There ARE options. Herbal options added with lifestyle changes can make a PROFOUND difference
In case you haven’t already guessed, one of my favourite herbs is gotu kola (Centella asiatica). This unassuming w**d is a quiet testament to the profound power sometimes concealed within humble origins. Gotu kola bridges traditional wisdom and modern validation, demonstrating clinically proven capacities to restore microcirculatory integrity, enhance collagen architecture and regeneration, and refine connective tissue function. My next two posts reveal how this herb’s therapeutic potential has just been taken to an entirely new level, underpinned by some truly remarkable clinical findings.
Atherosclerotic plaques are fatty build-ups in our artery walls. But more than that, they can be thought of as chronic wounds in the arterial lining, driving the entire cascade of arterial disease, from impaired flow through to heart attacks and strokes. They differ not just in size, but in structure and composition and this strongly influences their risk profile. Using high-resolution ultrasound (including grey-scale imaging), clinicians can assess plaque volume, shape, density and uniformity. On this imaging, denser, more fibrous plaques appear brighter or “white” (echogenic) and tend to be more stable. Softer, lipid-rich plaques appear darker or “black” (echolucent) and are more prone to rupture, thrombosis and embolisation, leading to hard cardiovascular events. This difference is reflected in the underlying biology. Unstable plaque is typically richer in lipids, inflammatory cells, and fragile microvessels, while more stable plaque contains more collagen and organised structure. Rather than viewing plaques as simple obstructions to blood flow, this new understanding treats them as dynamic biological lesions, where vulnerability depends on multiple interacting factors.

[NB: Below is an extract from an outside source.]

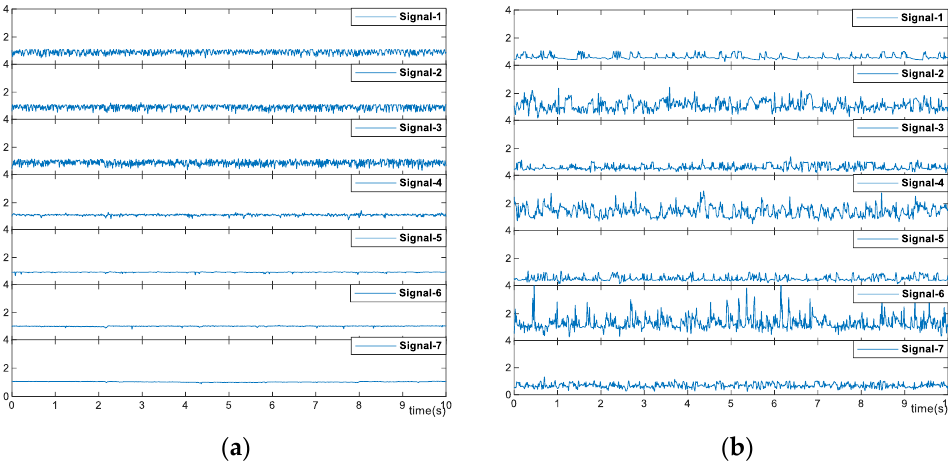
Figure 10. Optical signals of the selected optical fibers with a heating temperature of ( a ) 115 ◦ C and ( b ) 130 ◦ C.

A small presurgical study in 40 patients with advanced carotid plaques scheduled for carotid endarterectomy (a surgical procedure to remove atherosclerotic plaque from the carotid artery) compared six months of pine bark extract (150 mg/day) plus gotu kola extract (450 mg/day) against standard care. When the plaques were removed and examined, the differences were striking and consistent across multiple risk features. For example, calcification was present in 32% of treated plaques vs 100% of controls (7/22 vs 18/18), lipid-rich atheroma in 36% vs 89% (8/22 vs 16/18), and inflammatory cell infiltration in 35% vs 100% (7/20 vs 18/18). Markers of vascular instability were also reduced: VCAM-1 (36% vs 72%), ICAM-1 (32% vs 89%), intraplaque thrombosis (23% vs 67%), and haemorrhage (45% vs 78%). Even features linked to plaque fragility, such as neovessel formation and inflammation around thin-walled vessels, were roughly halved in the treatment group. Alongside this, plaque growth over the 6 months was +1.5% vs +4.8% in controls, indicating a meaningful slowing of progression.

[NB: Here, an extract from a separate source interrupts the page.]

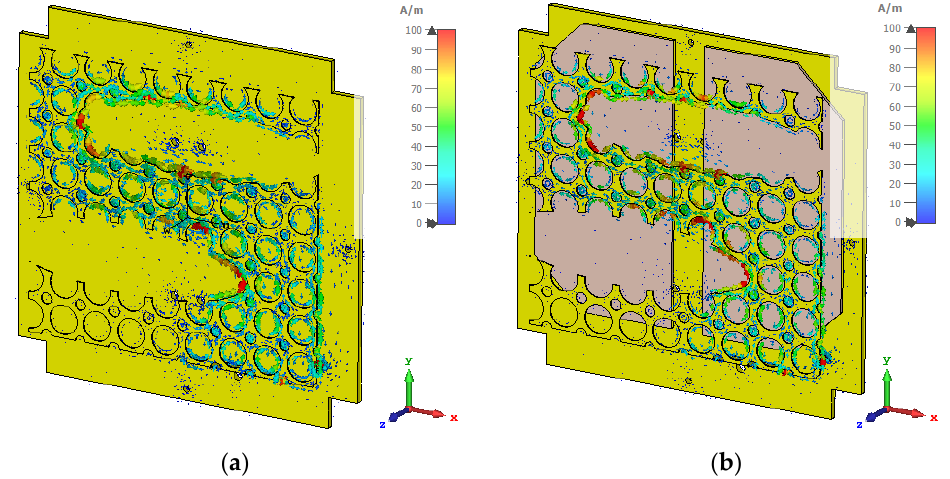
Figure 3. Surface current distribution of the proposed antenna — ( a ) only antenna and ( b ) antenna with solar panel.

Taken together, the gotu kola and pine bark therapy delivered a broad, system-wide shift in plaque phenotype. Specifically, the herbal intervention appears to move plaques away from a “vulnerable” state (lipid-rich, inflamed, angiogenic, thrombosis-prone) toward more stable, organised, and less reactive structures. Moreover, this clinical effect spans multiple biological domains simultaneously: inflammation, endothelial activation, microvascular instability, thrombosis and structural composition. In other words, rather than just shrinking plaques, the herbal combination seems to beneficially change what the plaque is made of and how it behaves.
This discovery has the potential to reframe the discussion around cardiovascular risk. Much of conventional thinking still emphasises plaque burden and lipid levels, but this study highlights that impacting plaque quality—its biology and stability—may be just as important. From a clinical perspective, it raises the possibility that interventions (especially phytotherapy) that act across multiple pathways could meaningfully reduce cardiovascular risk, not by dramatically reducing plaque size and development, but by making plaque less likely to rupture, thrombose and cause events. While the study is small and not outcome-driven, the magnitude and consistency of these morphological changes are intriguing, and they support a more rational true risk-based approach to cardiovascular intervention.